Schütz Stefan, Bergsdorf Christian, Hänni-Holzinger Sandra, Lingel Andreas, Renatus Martin, Gossert Alvar D, Jahnke Wolfgang
Novartis Institutes for BioMedical Research, Novartis Campus, CH-4056 Basel, Switzerland.
ETH Zürich, CH-8093 Zurich, Switzerland.
Biochemistry. 2024 Jan 24. doi: 10.1021/acs.biochem.3c00608.
The basic helix-loop-helix leucine zipper (bHLH-LZ) transcription factor (TF) MYC is in large part an intrinsically disordered oncoprotein. In complex with its obligate heterodimerization partner MAX, MYC preferentially binds E-Box DNA sequences (CANNTG). At promoters containing these sequence motifs, MYC controls fundamental cellular processes such as cell cycle progression, metabolism, and apoptosis. A vast network of proteins in turn regulates MYC function via intermolecular interactions. In this work, we establish another layer of MYC regulation by intramolecular interactions. We used nuclear magnetic resonance (NMR) spectroscopy to identify and map multiple binding sites for the C-terminal MYC:MAX DNA-binding domain (DBD) on the intrinsically disordered regions (IDRs) in the MYC N-terminus. We find that these binding events in are driven by electrostatic attraction, that they have distinct affinities, and that they are competitive with DNA binding. Thereby, we observe the strongest effects for the N-terminal MYC box 0 (Mb0), a conserved motif involved in MYC transactivation and target gene induction. We prepared recombinant full-length MYC:MAX complex and demonstrate that the interactions identified in this work are also relevant in , i.e., as intramolecular interactions. These findings are supported by surface plasmon resonance (SPR) experiments, which revealed that intramolecular IDR:DBD interactions in MYC decelerate the association of MYC:MAX complexes to DNA. Our work offers new insights into how bHLH-LZ TFs are regulated by intramolecular interactions, which open up new possibilities for drug discovery.

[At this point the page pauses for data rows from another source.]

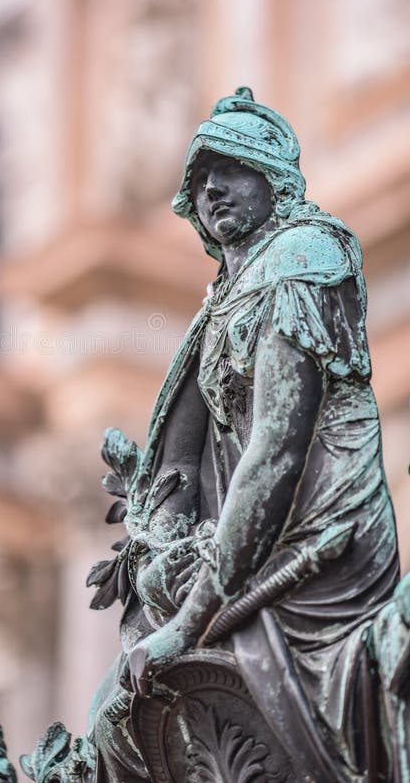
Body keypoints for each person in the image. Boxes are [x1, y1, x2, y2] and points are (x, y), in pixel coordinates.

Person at [87, 87, 409, 782]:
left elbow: (275, 450)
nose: (209, 189)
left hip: (315, 550)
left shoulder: (303, 255)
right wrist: (164, 547)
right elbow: (181, 451)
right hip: (249, 549)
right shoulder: (221, 296)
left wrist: (192, 616)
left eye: (229, 168)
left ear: (274, 179)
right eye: (197, 180)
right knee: (112, 719)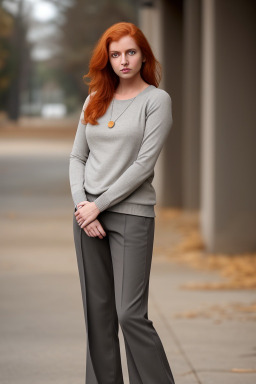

基本螺旋-环-螺旋亮氨酸拉链(bHLH-LZ)转录因子(TF)MYC在很大程度上是一种内在无序的癌蛋白。与它的 obligate 异二聚化伴侣 MAX 形成复合物时,MYC 优先结合 E-Box DNA 序列(CANNTG)。在含有这些序列基序的启动子处,MYC 控制着细胞周期进程、代谢和凋亡等基本细胞过程。反过来,一个庞大的蛋白质网络通过分子间相互作用调节 MYC 功能。在这项工作中,我们通过分子内相互作用建立了 MYC 调控的另一层机制。我们利用核磁共振(NMR)光谱法来识别和绘制 MYC N 端内在无序区域(IDRs)上 C 端 MYC:MAX DNA 结合结构域(DBD)的多个结合位点。我们发现这些结合事件是由静电吸引驱动的,它们具有不同的亲和力,并且与 DNA 结合相互竞争。因此,我们观察到 N 端 MYC 框 0(Mb0)的影响最强,Mb0 是一个参与 MYC 反式激活和靶基因诱导的保守基序。我们制备了重组全长 MYC:MAX 复合物,并证明这项工作中鉴定出的相互作用在体内也是相关的,即作为分子内相互作用。表面等离子体共振(SPR)实验支持了这些发现,该实验表明 MYC 中分子内 IDR:DBD 相互作用减缓了 MYC:MAX 复合物与 DNA 的结合。我们的工作为 bHLH-LZ 转录因子如何通过分子内相互作用进行调控提供了新的见解,这为药物发现开辟了新的可能性。